We are using java 8 parallel stream to process a task, and we are submitting the task through ForkJoinPool#submit. We are not using jvm wide ForkJoinPool.commonPool, instead we are creating our own custom pool to specify the parallelism and storing it as static variable.
We have validation framework, where we subject a list of tables to a List of Validators, and we submit this job through the custom ForkJoinPool as follows:
static ForkJoinPool forkJoinPool = new ForkJoinPool(4);
List<Table> tables = tableDAO.findAll();
ModelValidator<Table, ValidationResult> validator = ValidatorFactory
.getInstance().getTableValidator();
List<ValidationResult> result = forkJoinPool.submit(
() -> tables.stream()
.parallel()
.map(validator)
.filter(result -> result.getValidationMessages().size() > 0)
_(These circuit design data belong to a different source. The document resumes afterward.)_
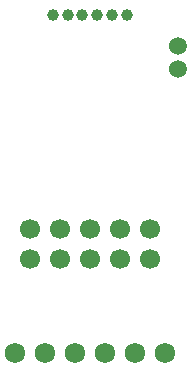
<source format=gbr>
G04 EAGLE Gerber RS-274X export*
G75*
%MOMM*%
%FSLAX34Y34*%
%LPD*%
%INSoldermask Top*%
%IPPOS*%
%AMOC8*
5,1,8,0,0,1.08239X$1,22.5*%
G01*
%ADD10C,1.700000*%
%ADD11C,1.725600*%
%ADD12C,1.000000*%
%ADD13C,1.522400*%


D10*
X155800Y129700D03*
X155800Y104300D03*
X130400Y129700D03*
X130400Y104300D03*
X105000Y129700D03*
X105000Y104300D03*
X79600Y129700D03*
X79600Y104300D03*
X54200Y129700D03*
X54200Y104300D03*
D11*
X41500Y25000D03*
X66900Y25000D03*
X92300Y25000D03*
X117700Y25000D03*
X143100Y25000D03*
X168500Y25000D03*
D12*
X73750Y311500D03*
X86250Y311500D03*
X98750Y311500D03*
X111250Y311500D03*
X123750Y311500D03*
X136250Y311500D03*
D13*
X180000Y285000D03*
X180000Y265000D03*
M02*

</source>
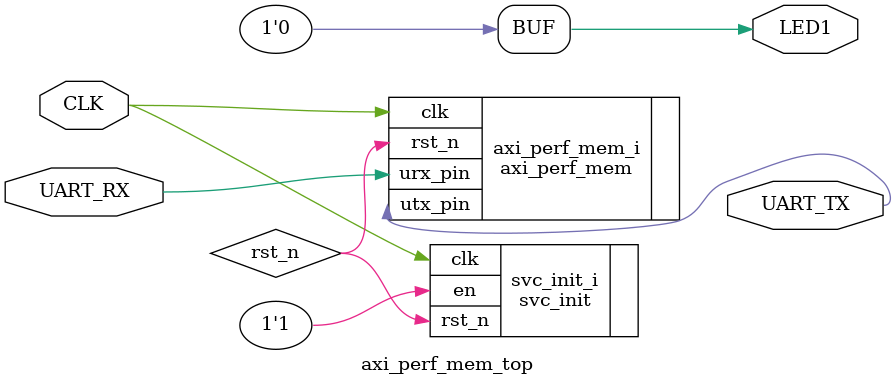
<source format=sv>
`include "svc.sv"
`include "svc_init.sv"

`include "axi_perf_mem.sv"

module axi_perf_mem_top (
    input  logic CLK,
    output logic LED1,
    output logic UART_TX,
    input  logic UART_RX
);
  localparam CLOCK_FREQ = 100_000_000;
  localparam BAUD_RATE = 115_200;
  localparam STAT_WIDTH = 16;

  logic rst_n;

  svc_init svc_init_i (
      .clk  (CLK),
      .en   (1'b1),
      .rst_n(rst_n)
  );

  axi_perf_mem #(
      .CLOCK_FREQ(CLOCK_FREQ),
      .BAUD_RATE (BAUD_RATE),
      .STAT_WIDTH(STAT_WIDTH)
  ) axi_perf_mem_i (
      .clk    (CLK),
      .rst_n  (rst_n),
      .urx_pin(UART_RX),
      .utx_pin(UART_TX)
  );

  assign LED1 = 1'b0;

endmodule

</source>
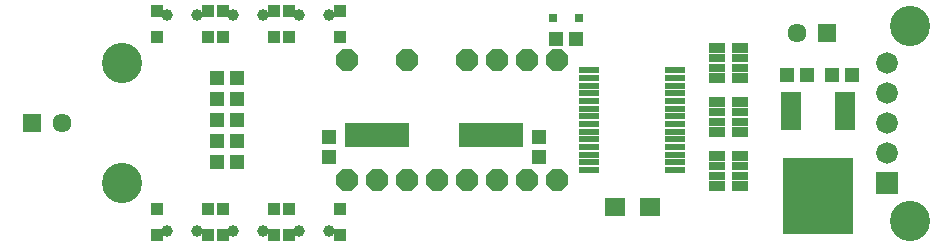
<source format=gts>
G75*
G70*
%OFA0B0*%
%FSLAX24Y24*%
%IPPOS*%
%LPD*%
%AMOC8*
5,1,8,0,0,1.08239X$1,22.5*
%
%ADD10C,0.1340*%
%ADD11R,0.0635X0.0635*%
%ADD12C,0.0635*%
%ADD13R,0.0513X0.0474*%
%ADD14R,0.0671X0.0237*%
%ADD15R,0.2180X0.0840*%
%ADD16R,0.0474X0.0513*%
%ADD17R,0.0710X0.0631*%
%ADD18R,0.0720X0.0720*%
%ADD19C,0.0720*%
%ADD20R,0.0533X0.0253*%
%ADD21R,0.0533X0.0328*%
%ADD22OC8,0.0714*%
%ADD23R,0.2363X0.2521*%
%ADD24R,0.0710X0.1261*%
%ADD25R,0.0316X0.0316*%
%ADD26C,0.0395*%
%ADD27R,0.0395X0.0395*%
D10*
X004161Y002282D03*
X004161Y006282D03*
X030411Y007532D03*
X030411Y001032D03*
D11*
X027661Y007282D03*
X001161Y004282D03*
D12*
X002161Y004282D03*
X026661Y007282D03*
D13*
X026327Y005882D03*
X026996Y005882D03*
X027827Y005882D03*
X028496Y005882D03*
D14*
X022588Y005790D03*
X022588Y006046D03*
X022588Y005534D03*
X022588Y005278D03*
X022588Y005022D03*
X022588Y004766D03*
X022588Y004510D03*
X022588Y004254D03*
X022588Y003998D03*
X022588Y003742D03*
X022588Y003487D03*
X022588Y003231D03*
X022588Y002975D03*
X022588Y002719D03*
X019734Y002719D03*
X019734Y002975D03*
X019734Y003231D03*
X019734Y003487D03*
X019734Y003742D03*
X019734Y003998D03*
X019734Y004254D03*
X019734Y004510D03*
X019734Y004766D03*
X019734Y005022D03*
X019734Y005278D03*
X019734Y005534D03*
X019734Y005790D03*
X019734Y006046D03*
D15*
X016461Y003882D03*
X012661Y003882D03*
D16*
X011061Y003817D03*
X011061Y003148D03*
X007996Y002982D03*
X007327Y002982D03*
X007327Y003682D03*
X007996Y003682D03*
X007996Y004382D03*
X007327Y004382D03*
X007327Y005082D03*
X007996Y005082D03*
X007996Y005782D03*
X007327Y005782D03*
X018061Y003817D03*
X018061Y003148D03*
X018627Y007082D03*
X019296Y007082D03*
D17*
X020571Y001482D03*
X021752Y001482D03*
D18*
X029661Y002282D03*
D19*
X029661Y003282D03*
X029661Y004282D03*
X029661Y005282D03*
X029661Y006282D03*
D20*
X024745Y006125D03*
X023977Y006125D03*
X023977Y006440D03*
X024745Y006440D03*
X024745Y004640D03*
X023977Y004640D03*
X023977Y004325D03*
X024745Y004325D03*
X024745Y002840D03*
X023977Y002840D03*
X023977Y002525D03*
X024745Y002525D03*
D21*
X024745Y002172D03*
X023977Y002172D03*
X023977Y003192D03*
X024745Y003192D03*
X024745Y003972D03*
X023977Y003972D03*
X023977Y004992D03*
X024745Y004992D03*
X024745Y005772D03*
X023977Y005772D03*
X023977Y006792D03*
X024745Y006792D03*
D22*
X018661Y006382D03*
X017661Y006382D03*
X016661Y006382D03*
X015661Y006382D03*
X013661Y006382D03*
X011661Y006382D03*
X011661Y002382D03*
X012661Y002382D03*
X013661Y002382D03*
X014661Y002382D03*
X015661Y002382D03*
X016661Y002382D03*
X017661Y002382D03*
X018661Y002382D03*
D23*
X027361Y001845D03*
D24*
X026464Y004672D03*
X028259Y004672D03*
D25*
X019394Y007782D03*
X018528Y007782D03*
D26*
X011053Y007877D03*
X011053Y007877D03*
X010069Y007877D03*
X010069Y007877D03*
X008853Y007877D03*
X008853Y007877D03*
X007869Y007877D03*
X007869Y007877D03*
X006653Y007877D03*
X006653Y007877D03*
X005669Y007877D03*
X005669Y007877D03*
X005669Y000687D03*
X005669Y000687D03*
X006653Y000687D03*
X006653Y000687D03*
X007869Y000687D03*
X007869Y000687D03*
X008853Y000687D03*
X008853Y000687D03*
X010069Y000687D03*
X010069Y000687D03*
X011053Y000687D03*
X011053Y000687D03*
D27*
X005313Y000549D03*
X007009Y000549D03*
X007513Y000549D03*
X009209Y000549D03*
X009713Y000549D03*
X011409Y000549D03*
X011409Y001415D03*
X009713Y001415D03*
X009209Y001415D03*
X007513Y001415D03*
X007009Y001415D03*
X005313Y001415D03*
X005313Y007149D03*
X007009Y007149D03*
X007513Y007149D03*
X009209Y007149D03*
X009713Y007149D03*
X011409Y007149D03*
X011409Y008015D03*
X009713Y008015D03*
X009209Y008015D03*
X007513Y008015D03*
X007009Y008015D03*
X005313Y008015D03*
M02*

</source>
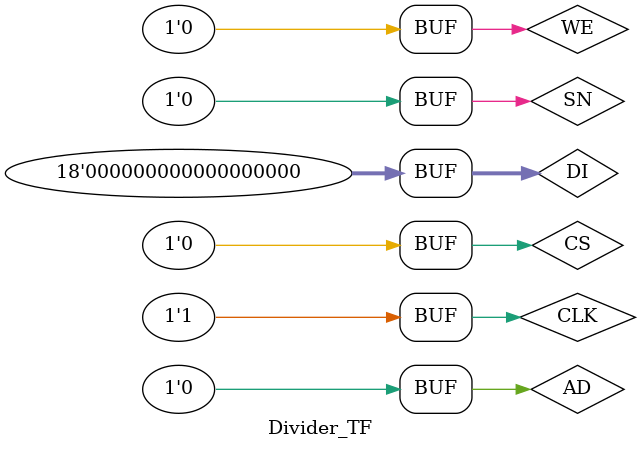
<source format=v>
`timescale 1ns / 1ps

module Divider_TF;

    // Inputs
    reg CLK;
    reg CS;
    reg WE;
    reg SN;
    reg AD;
    reg [17:0] DI;

    // Outputs
    wire DONE;
    wire [17:0] DO;

    // Instantiate the Unit Under Test (UUT)
    Divider uut (
        .CLK(CLK),
        .CS(CS),
        .WE(WE),
        .SN(SN),
        .AD(AD),
        .DI(DI),
        .DO(DO),
        .DONE(DONE)
    );

    initial begin
        // Initialize Inputs
        CLK = 0;
        CS = 0;
        WE = 0;
        SN = 1;
        AD = 0;
        DI = 0;

        // Wait 100 ns for global reset to finish
        #15;
        
        //------------------------------------------------------------------------------------------
        #5 CLK = 0; #10 CLK = 1; #5;
        #5 CLK = 0; #10 CLK = 1; #5;

        // 23 / 5 -> 4R3
        CS = 1;
        WE = 1;
        AD = 0;
        DI = 18'd23;
        #5 CLK = 0; #10 CLK = 1; #5;
        AD = 1;
        DI = 18'd5;
        #5 CLK = 0; #10 CLK = 1; #5;
        DI = 0;
        CS = 0;
        WE = 0;

        repeat (18) begin
            #5 CLK = 0; #10 CLK = 1; #5;
        end

        if (DO != 18'o000003) $display("Rem error 1");
        AD = 0;
        #5 CLK = 0; #10 CLK = 1; #5;
        if (DO != 18'o000004) $display("Quo error 1");

        // 23 / -5 -> -4R3
        CS = 1;
        WE = 1;
        AD = 0;
        DI = 18'd23;
        #5 CLK = 0; #10 CLK = 1; #5;
        AD = 1;
        DI = -(18'd5);
        #5 CLK = 0; #10 CLK = 1; #5;
        DI = 0;
        CS = 0;
        WE = 0;

        repeat (18) begin
            #5 CLK = 0; #10 CLK = 1; #5;
        end

        if (DO != 18'o000003) $display("Rem error 2");
        AD = 0;
        #5 CLK = 0; #10 CLK = 1; #5;
        if (DO != 18'o777774) $display("Quo error 2");

        // // -23 / 5 -> -4R-3
        CS = 1;
        WE = 1;
        AD = 0;
        DI = -(18'd23);
        #5 CLK = 0; #10 CLK = 1; #5;
        AD = 1;
        DI = 18'd5;
        #5 CLK = 0; #10 CLK = 1; #5;
        DI = 0;
        CS = 0;
        WE = 0;

        repeat (18) begin
            #5 CLK = 0; #10 CLK = 1; #5;
        end

        if (DO != 18'o777775) $display("Rem error 3");
        AD = 0;
        #5 CLK = 0; #10 CLK = 1; #5;
        if (DO != 18'o777774) $display("Quo error 3");

        // -23 / -5 -> 4R-3
        CS = 1;
        WE = 1;
        AD = 0;
        DI = -(18'd23);
        #5 CLK = 0; #10 CLK = 1; #5;
        AD = 1;
        DI = -(18'd5);
        #5 CLK = 0; #10 CLK = 1; #5;
        DI = 0;
        CS = 0;
        WE = 0;

        repeat (18) begin
            #5 CLK = 0; #10 CLK = 1; #5;
        end

        if (DO != 18'o777775) $display("Rem error 4");
        AD = 0;
        #5 CLK = 0; #10 CLK = 1; #5;
        if (DO != 18'o000004) $display("Quo error 4");

        // 200050 / 500 -> 400R50
        SN = 0;
        CS = 1;
        WE = 1;
        AD = 0;
        DI = 18'd200050;
        #5 CLK = 0; #10 CLK = 1; #5;
        AD = 1;
        DI = 18'd500;
        #5 CLK = 0; #10 CLK = 1; #5;
        DI = 0;
        CS = 0;
        WE = 0;

        repeat (18) begin
            #5 CLK = 0; #10 CLK = 1; #5;
        end

        if (DO != 18'd50) $display("Rem error 5");
        AD = 0;
        #5 CLK = 0; #10 CLK = 1; #5;
        if (DO != 18'd400) $display("Quo error 5");

        // 500 / 200050 -> 0R500
        SN = 0;
        CS = 1;
        WE = 1;
        AD = 0;
        DI = 18'd500;
        #5 CLK = 0; #10 CLK = 1; #5;
        AD = 1;
        DI = 18'd200050;
        #5 CLK = 0; #10 CLK = 1; #5;
        DI = 0;
        CS = 0;
        WE = 0;

        repeat (18) begin
            #5 CLK = 0; #10 CLK = 1; #5;
        end

        if (DO != 18'd500) $display("Rem error 6");
        AD = 0;
        #5 CLK = 0; #10 CLK = 1; #5;
        if (DO != 18'd0) $display("Quo error 6");

    end
      
endmodule


</source>
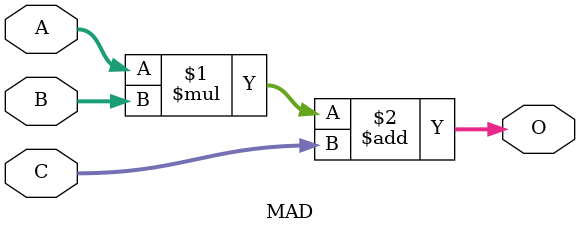
<source format=v>
`include "testdrive_system.vh"

module MAD (
	input	[63:0]			A,		// A
	input	[63:0]			B,		// B
	input	[63:0]			C,		// C
	output	[63:0]			O		// output
);

// definition & assignment ---------------------------------------------------

// implementation ------------------------------------------------------------
assign	O	= (A * B) + C;

endmodule

</source>
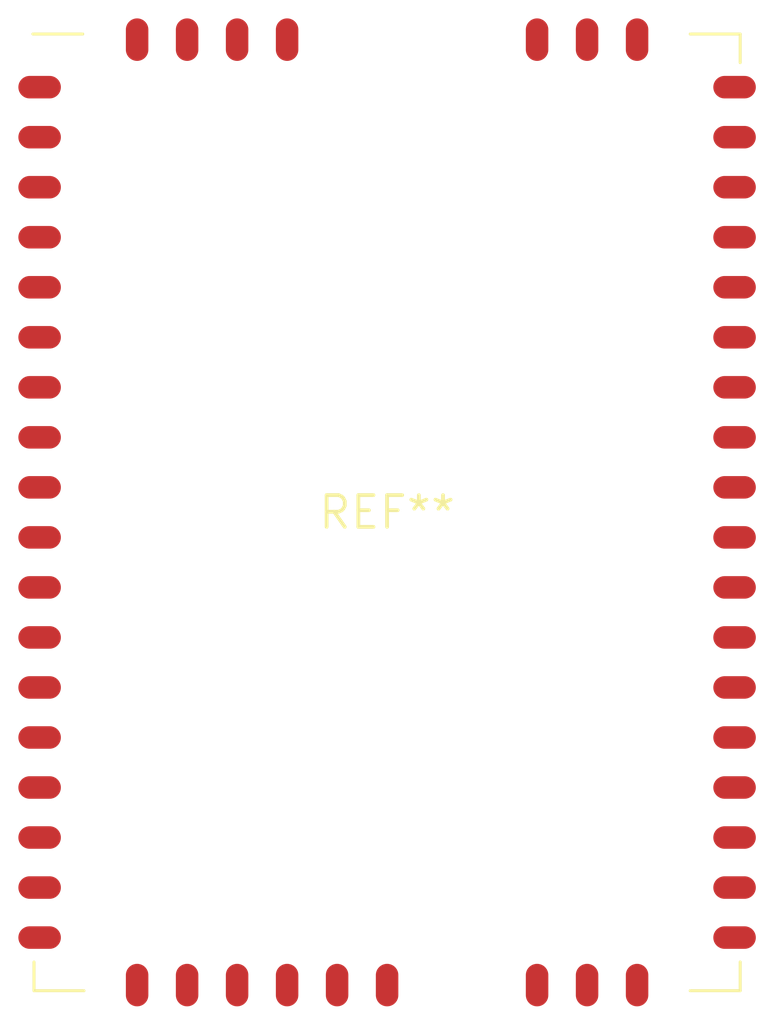
<source format=kicad_pcb>
(kicad_pcb (version 20240108) (generator pcbnew)

  (general
    (thickness 1.6)
  )

  (paper "A4")
  (layers
    (0 "F.Cu" signal)
    (31 "B.Cu" signal)
    (32 "B.Adhes" user "B.Adhesive")
    (33 "F.Adhes" user "F.Adhesive")
    (34 "B.Paste" user)
    (35 "F.Paste" user)
    (36 "B.SilkS" user "B.Silkscreen")
    (37 "F.SilkS" user "F.Silkscreen")
    (38 "B.Mask" user)
    (39 "F.Mask" user)
    (40 "Dwgs.User" user "User.Drawings")
    (41 "Cmts.User" user "User.Comments")
    (42 "Eco1.User" user "User.Eco1")
    (43 "Eco2.User" user "User.Eco2")
    (44 "Edge.Cuts" user)
    (45 "Margin" user)
    (46 "B.CrtYd" user "B.Courtyard")
    (47 "F.CrtYd" user "F.Courtyard")
    (48 "B.Fab" user)
    (49 "F.Fab" user)
    (50 "User.1" user)
    (51 "User.2" user)
    (52 "User.3" user)
    (53 "User.4" user)
    (54 "User.5" user)
    (55 "User.6" user)
    (56 "User.7" user)
    (57 "User.8" user)
    (58 "User.9" user)
  )

  (setup
    (pad_to_mask_clearance 0)
    (pcbplotparams
      (layerselection 0x00010fc_ffffffff)
      (plot_on_all_layers_selection 0x0000000_00000000)
      (disableapertmacros false)
      (usegerberextensions false)
      (usegerberattributes false)
      (usegerberadvancedattributes false)
      (creategerberjobfile false)
      (dashed_line_dash_ratio 12.000000)
      (dashed_line_gap_ratio 3.000000)
      (svgprecision 4)
      (plotframeref false)
      (viasonmask false)
      (mode 1)
      (useauxorigin false)
      (hpglpennumber 1)
      (hpglpenspeed 20)
      (hpglpendiameter 15.000000)
      (dxfpolygonmode false)
      (dxfimperialunits false)
      (dxfusepcbnewfont false)
      (psnegative false)
      (psa4output false)
      (plotreference false)
      (plotvalue false)
      (plotinvisibletext false)
      (sketchpadsonfab false)
      (subtractmaskfromsilk false)
      (outputformat 1)
      (mirror false)
      (drillshape 1)
      (scaleselection 1)
      (outputdirectory "")
    )
  )

  (net 0 "")

  (footprint "Carambola2" (layer "F.Cu") (at 0 0))

)

</source>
.collect(Collectors.toList())).get();
The problem we are having is, in the downstream components, the individual validators which run on separate threads from our static ForkJoinPool rely on tenant_id, which is different for every request and is stored in an InheritableThreadLocal variable. Since we are creating a static ForkJoinPool, the threads pooled by the ForkJoinPool will only inherit the value of the parent thread, when it is created first time. But these pooled threads will not know the new tenant_id for the current request. So for subsequent execution these pooled threads are using old tenant_id.
I tried creating a custom ForkJoinPool and specifying ForkJoinWorkerThreadFactory in the constructor and overriding the onStart method to feed the new tenant_id. But that doesnt work, since the onStart method is called only once at creation time and not during individual execution time.
Seems like we need something like the ThreadPoolExecutor#beforeExecute which is not available in case of ForkJoinPool. So what alternative do we have if we want to pass the current thread local value to the statically pooled threads?
One workaround would be to create the ForkJoinPool for each request, rather than make it static but we wouldn't want to do it, to avoid the expensive nature of thread creation.
What alternatives do we have?
I found the following solution that works without changing any underlying code. Basically, the map method takes a functional interface which I am representing as a lambda expression. This expression adds a preExecution hook to set the new tenantId in the current ThreadLocal
and cleaning it up in postExecution.
forkJoinPool.submit(tables.stream()
.parallel()
.map((item) -> {
preExecution(tenantId);
try {
return validator.apply(item);
} finally {
postExecution();
}
}
)
.filter(validationResult ->
validationResult.getValidationMessages()
.size() > 0)
.collect(Collectors.toList())).get();